【コラム】韓国と北朝鮮、習近平氏はどちらと手を握るべきか

 北朝鮮が中国と付き合う方法の一つに「ショック療法」がある。中国で国家的な祝い事や国際的なイベントが近づいたとき、北朝鮮が世界を驚かせる事件をたびたび起こすのがそれだ。たとえば2010年には、上海で万国博覧会が開幕する1カ月前、北朝鮮は韓国の哨戒艦「天安」に魚雷攻撃を行って沈没させた。また13年には、習近平国家主席が就任するわずか1カ月前に3回目の核実験を行い、さらに今回も来月3日に北京で開催される抗日戦争勝利70年記念式典を1カ月後に控えた今月4日、非武装地帯(DMZ)に地雷を埋設しこれを爆発させた。北朝鮮による軍事的挑発行為は当然韓国の反発を招き、韓半島(朝鮮半島)で緊張の度合いを一気に高める。これは中国にとっても他人事ではない。中朝国境を流れる鴨緑江の対岸で事件が起こると、中国ではお祝いムードが一気にしらけてしまい、どうしてもこれに巻き込まれざるを得ない。

 北朝鮮がショック療法を行う理由は非常に単純明快だ。朝鮮労働党の金正恩(キム・ジョンウン)第1書記が望む通りのことを、習近平・中国国家主席がしてくれないからだ。中国は北朝鮮が求める新型戦闘機など兵器や経済面での支援をすでに拒否しているという。その結果、最近の中朝関係は完全に冷え切ってしまった。金正恩氏は2011年末に父の金正日(キム・ジョンイル)総書記が死去して以降、4年近くにわたり中国を1回も訪れていない。また、習近平主席や李克強首相も北朝鮮を1回も訪問していない。かつての江沢民、胡錦濤両主席の時代と比べると、中朝関係は明らかに変わっている。しかもその間、習近平主席は韓国の朴槿恵(パク・クンヘ)大統領と5回も会っている。

 最近の習近平主席の動きを見ても、金正恩氏に対する圧力を緩める気配はなさそうだ。習近平主席は先月下旬、中朝国境に近い吉林省延辺の朝鮮族自治州と遼寧省を訪問したが、その途中に、長春を拠点とする人民解放軍の第16軍を視察した。この部隊は別名「長白山の虎部隊」とも呼ばれ、かつては6・25戦争(朝鮮戦争)に参戦し、現在は北朝鮮を専門に担当する部隊とみられる。習近平主席はこの部隊の指揮官らに「不同作戦任務」に徹底して備えるよう指示したという。
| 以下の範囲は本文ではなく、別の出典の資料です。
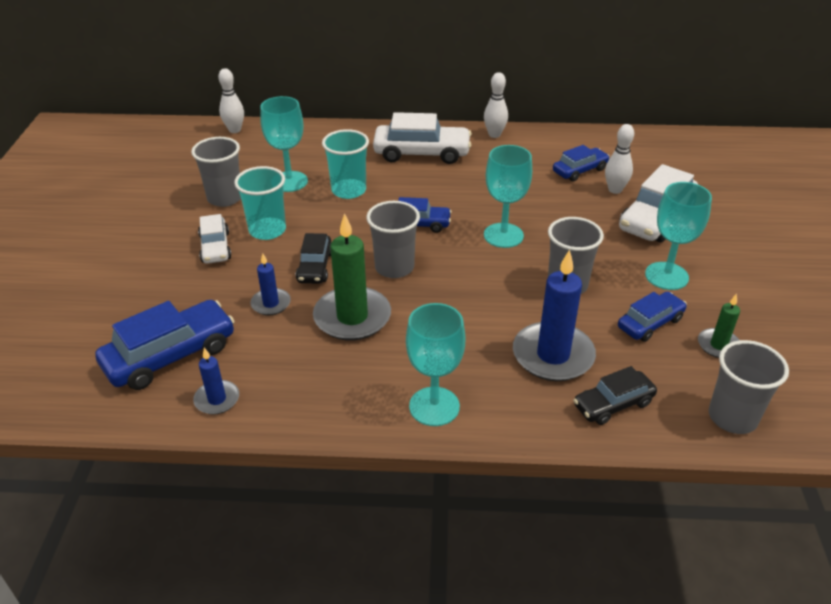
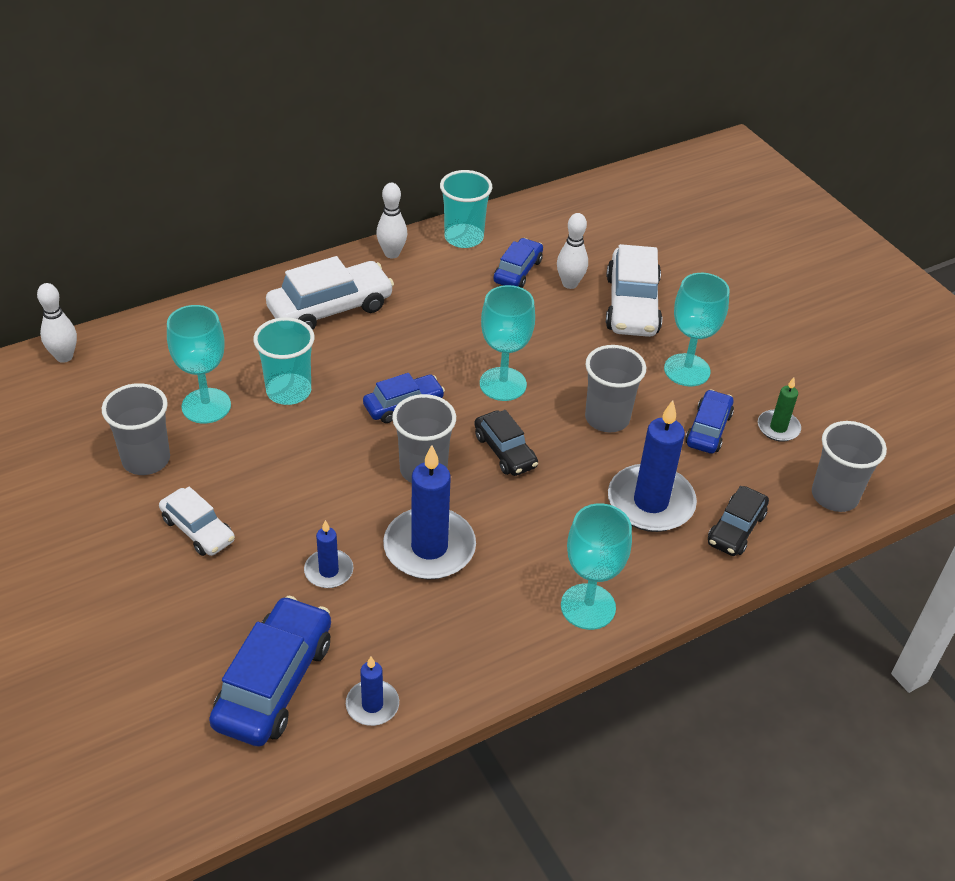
camera: 35 degrees left, 5 degrees up
turquoise cup [234,166,286,240] -> turquoise cup moved to [440,170,492,248]
black car [296,233,331,284] -> black car moved to [474,410,538,476]
green candle [313,213,391,341] -> blue candle [383,445,476,580]

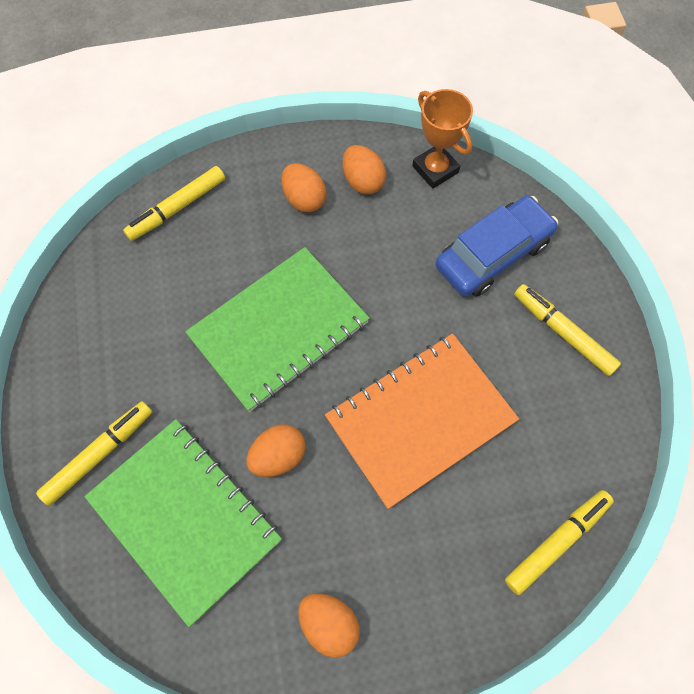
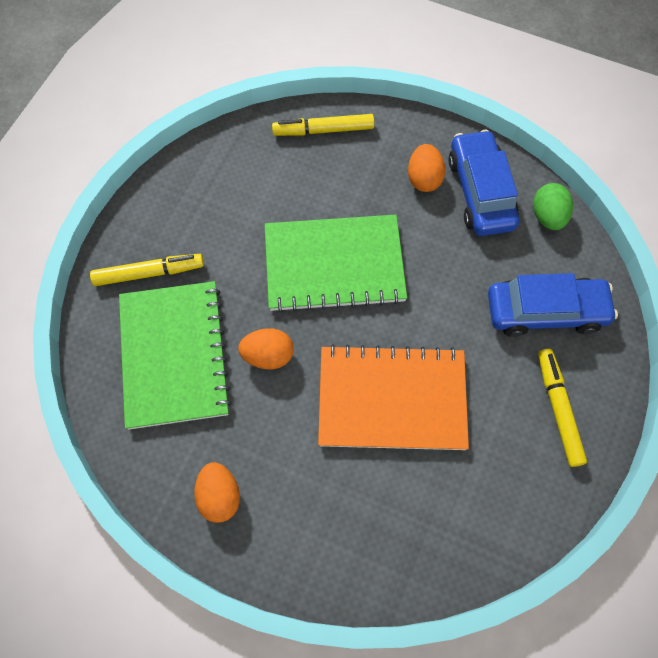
camera: 35 degrees right, 0 degrees up
orange egg [342,145,386,194] -> blue car [448,130,519,236]
orange trophy [412,89,473,189] -> green egg [533,183,573,230]
yellow marker [505,490,614,595] -> none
「不同作戦任務」とは、韓半島での突然の事態、つまり「北朝鮮の崩壊」を意味する。もし本当にそのような事態が起こった場合、中国は金正恩氏にとって決して友好的ではない軍事作戦を展開することもあり得るというわけだ。

 このように微妙な時期に、北朝鮮はDMZで地雷による軍事挑発を起こしたわけだが、これは韓国に対する直接の攻撃であると同時に、中国の習近平政権に対する挑発という意味合いもある。つまり、習近平主席の圧力に対し、金正恩氏がおとなしく言うことを聞かないことを示す一種のデモンストレーションというわけだ。中朝関係に詳しい中国の専門家も「今のところ習近平主席の圧力は金正恩氏に対してさほど影響力を行使できていない」と指摘している。もし韓国と北朝鮮の緊張状態が今後も続けば、朴大統領の訪中は難しくなり、中国で予定されている戦勝節にも影響が及ぶだろう。北朝鮮のショック療法は、北朝鮮のような小国が中国という大国に対抗する一種の秘策でもある。

 これには中国政府も頭を痛めている。しかも今後北朝鮮が核兵器を保有し、これが実戦配備されると、北朝鮮は当然中国の影響圏から抜け出そうとするだろうし、自分たちにとってプラスになると考えれば、いつでも米国や日本と手を結ぶのはもちろん、中国に敵対的な行動を取る可能性も出てくる。そのため、北朝鮮を中国の「戦略的資産」と見なす冷戦時代の考え方も少しずつ変わっている。その結果、中国としても今や「北朝鮮リスク」に真剣に備える必要が出てきた。9月3日に予定されている抗日戦争勝利70年記念式典は、習近平主席にとって、韓半島問題について朴大統領と真剣に話し合える絶好の機会だ。韓国政府も中国に提示する「戦勝節ソリューション」を準備する必要があるが、中国も韓半島の平和と安定に向けて誰と手を取り、いかに政策を進めていくか、まさに「戦略的転換」を実行に移さなければならない時を迎えている。だからといって、中国は今すぐ北朝鮮を捨てることはないだろうが、これまでのようなやり方で北朝鮮と付き合うわけにはいかないはずだ。